## WHAT THE TASK ASKS:
Below are entries; copy exactly the lines from the one with "height:40px; background:#1a1a1a; display:flex;" through the one with "width:78px; height:78px; border-radius:10px;", both included, and leave out the rest.
Top of MATERIAL FOR THIS EXERCISE
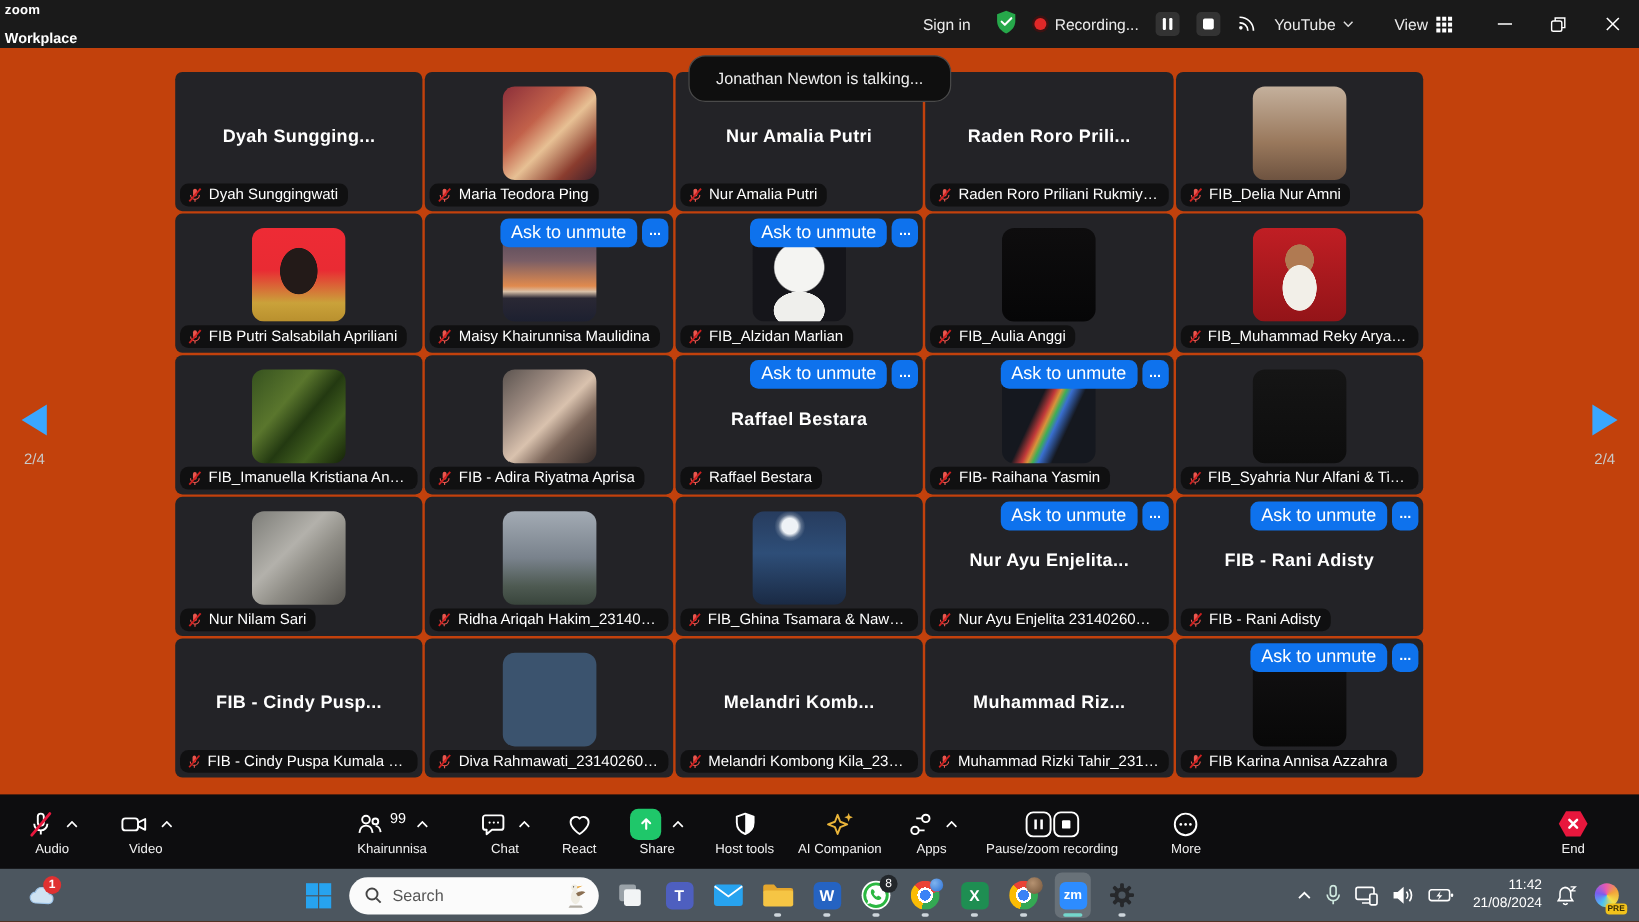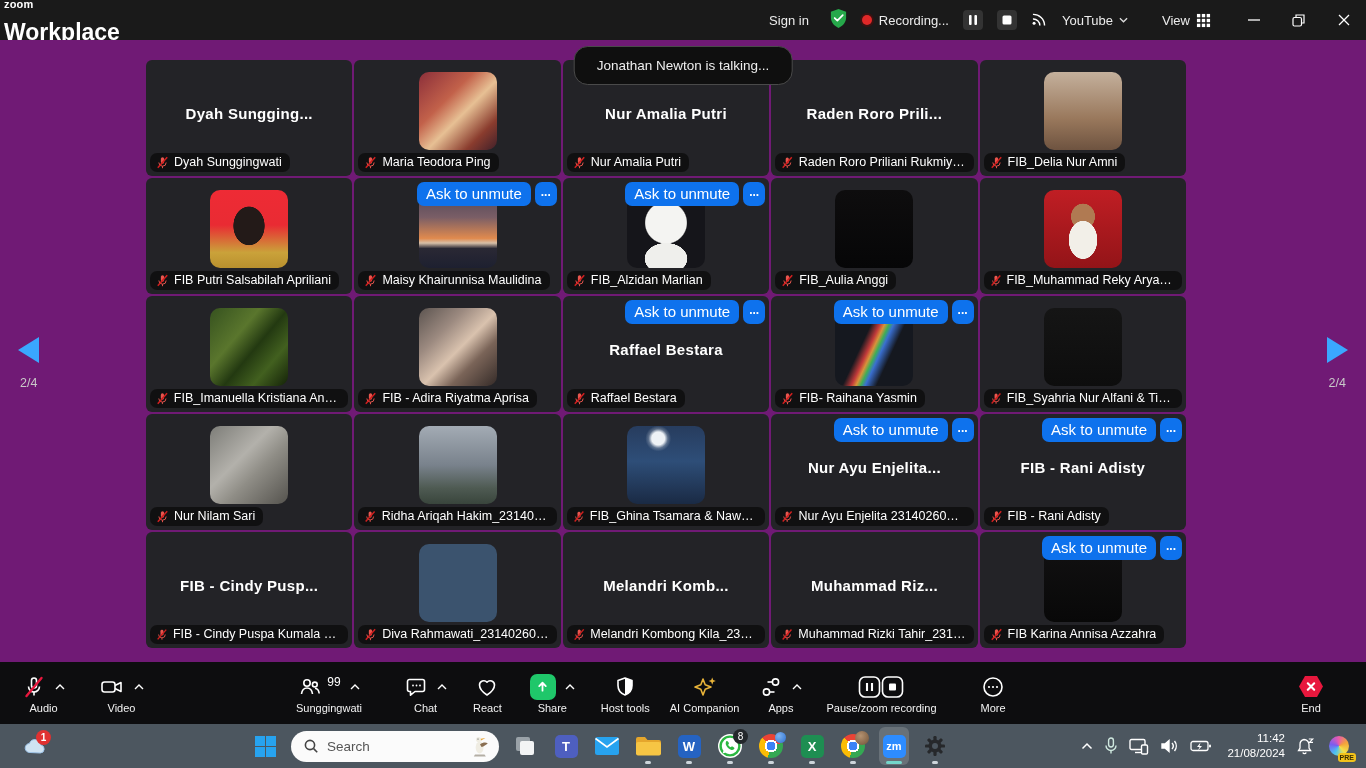--- a/index.html
+++ b/index.html
@@ -4,32 +4,32 @@
 <style>
   * { box-sizing: border-box; margin: 0; padding: 0; }
   html,body { width:1366px; height:768px; overflow:hidden; }
   body { font-family:"Liberation Sans","DejaVu Sans",sans-serif; background:#111; }
   .app { width:1366px; height:768px; display:flex; flex-direction:column; }
 
   
   .titlebar { height:40px; background:#1a1a1a; display:flex; align-items:center; justify-content:space-between; flex:0 0 40px; }
   .logo { padding-left:4px; color:#fff; line-height:1; padding-top:2px; }
   .logo-zoom { display:block; font-size:11px; font-weight:700; letter-spacing:.2px; }
-  .logo-wp { display:block; font-size:23px; font-weight:600; margin-top:11px; }
+  .logo-wp { display:block; font-size:12px; font-weight:600; margin-top:11px; }
   .tbr { display:flex; align-items:center; gap:14px; color:#ececec; font-size:13px; }
   .tbr .signin { cursor:default; padding:4px 6px; }
   .rec-group { display:flex; align-items:center; gap:7px; }
   .rec-dot { width:10px; height:10px; border-radius:50%; background:#E02828; box-shadow:0 0 0 2px #3a1212; }
   .chip { background:#333; border:none; border-radius:4px; width:20px; height:20px; display:flex; align-items:center; justify-content:center; }
   .yt,.view { display:flex; align-items:center; gap:6px; }
   .win-controls { display:flex; margin-left:6px; }
   .win-btn { width:45px; height:40px; display:flex; align-items:center; justify-content:center; }
 
   
-  .stage { position:relative; height:622px; background:#701a75; flex:0 0 622px; }
+  .stage { position:relative; height:622px; background:#c2410c; flex:0 0 622px; }
   .toast { position:absolute; top:6px; left:50%; transform:translateX(-50%); background:#0f0f0f; border:1px solid #4a4a4a; color:#eee; font-size:13.5px; padding:11px 22px; border-radius:14px; z-index:5; white-space:nowrap; }
   .grid { position:absolute; left:146px; top:20px; width:1040px; height:588px; display:grid; grid-template-columns:repeat(5,1fr); grid-template-rows:repeat(5,1fr); gap:2px; }
   .tile { position:relative; background:#232327; border-radius:6px; display:flex; align-items:center; justify-content:center; overflow:hidden; }
   .avatar { width:78px; height:78px; border-radius:10px; margin-bottom:14px; background:#333; }
   .center-name { color:#fff; font-weight:700; font-size:15px; letter-spacing:.3px; margin-bottom:10px; max-width:92%; white-space:nowrap; overflow:hidden; text-overflow:ellipsis; text-align:center; }
   .name-pill { position:absolute; left:4px; bottom:4px; max-width:calc(100% - 8px); background:rgba(10,10,10,.72); border-radius:7px; padding:2px 8px 3px 6px; display:flex; align-items:center; gap:5px; }
   .name-pill .nm { color:#fff; font-size:12.5px; white-space:nowrap; overflow:hidden; text-overflow:ellipsis; }
   .askbar { position:absolute; top:4px; right:4px; display:flex; gap:4px; z-index:3; }
   .ask-btn { background:#0E72ED; color:#fff; border:none; border-radius:7px; font-size:15px; padding:3px 9px 4px; font-family:inherit; }
   .ask-more { background:#0E72ED; color:#fff; border:none; border-radius:7px; font-size:12px; font-weight:700; width:22px; padding-bottom:4px; font-family:inherit; }
@@ -571,21 +571,21 @@
             <circle cx="9" cy="8" r="3.2"></circle>
             <path d="M3.5 19c.5-4 2.8-6 5.5-6s5 2 5.5 6"></path>
             <circle cx="16.8" cy="9.5" r="2.4"></circle>
             <path d="M17 13.2c2.3.3 3.8 2 4.2 5.3"></path>
           </svg>
         <span class="tb-count">99</span>
         <svg width="10" height="6" viewBox="0 0 10 6" fill="none" stroke="#fff" stroke-width="1.4">
             <path d="M1 5l4-4 4 4"></path>
           </svg>
       </div>
-      <span class="tbi-label">Sunggingwati</span>
+      <span class="tbi-label">Khairunnisa</span>
     </div>
 
     <div class="tbi" style="margin-left:42px;">
       <div class="tbi-top">
         <svg width="24" height="24" viewBox="0 0 24 24" fill="none" stroke="#fff" stroke-width="1.6">
             <path d="M5.5 4.5h13a2 2 0 0 1 2 2v8a2 2 0 0 1-2 2H11l-4.5 3.7V16.5h-1a2 2 0 0 1-2-2v-8a2 2 0 0 1 2-2z" stroke-linejoin="round"></path>
             <circle cx="9" cy="10.5" r=".9" fill="#fff" stroke="none"></circle>
             <circle cx="12.5" cy="10.5" r=".9" fill="#fff" stroke="none"></circle>
             <circle cx="16" cy="10.5" r=".9" fill="#fff" stroke="none"></circle>
           </svg>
Bottom of MATERIAL FOR THIS EXERCISE
## SOLUTION TO THIS EXERCISE:
   .titlebar { height:40px; background:#1a1a1a; display:flex; align-items:center; justify-content:space-between; flex:0 0 40px; }
   .logo { padding-left:4px; color:#fff; line-height:1; padding-top:2px; }
   .logo-zoom { display:block; font-size:11px; font-weight:700; letter-spacing:.2px; }
-  .logo-wp { display:block; font-size:23px; font-weight:600; margin-top:11px; }
+  .logo-wp { display:block; font-size:12px; font-weight:600; margin-top:11px; }
   .tbr { display:flex; align-items:center; gap:14px; color:#ececec; font-size:13px; }
   .tbr .signin { cursor:default; padding:4px 6px; }
   .rec-group { display:flex; align-items:center; gap:7px; }
   .rec-dot { width:10px; height:10px; border-radius:50%; background:#E02828; box-shadow:0 0 0 2px #3a1212; }
   .chip { background:#333; border:none; border-radius:4px; width:20px; height:20px; display:flex; align-items:center; justify-content:center; }
   .yt,.view { display:flex; align-items:center; gap:6px; }
   .win-controls { display:flex; margin-left:6px; }
   .win-btn { width:45px; height:40px; display:flex; align-items:center; justify-content:center; }
 
   
-  .stage { position:relative; height:622px; background:#701a75; flex:0 0 622px; }
+  .stage { position:relative; height:622px; background:#c2410c; flex:0 0 622px; }
   .toast { position:absolute; top:6px; left:50%; transform:translateX(-50%); background:#0f0f0f; border:1px solid #4a4a4a; color:#eee; font-size:13.5px; padding:11px 22px; border-radius:14px; z-index:5; white-space:nowrap; }
   .grid { position:absolute; left:146px; top:20px; width:1040px; height:588px; display:grid; grid-template-columns:repeat(5,1fr); grid-template-rows:repeat(5,1fr); gap:2px; }
   .tile { position:relative; background:#232327; border-radius:6px; display:flex; align-items:center; justify-content:center; overflow:hidden; }
   .avatar { width:78px; height:78px; border-radius:10px; margin-bottom:14px; background:#333; }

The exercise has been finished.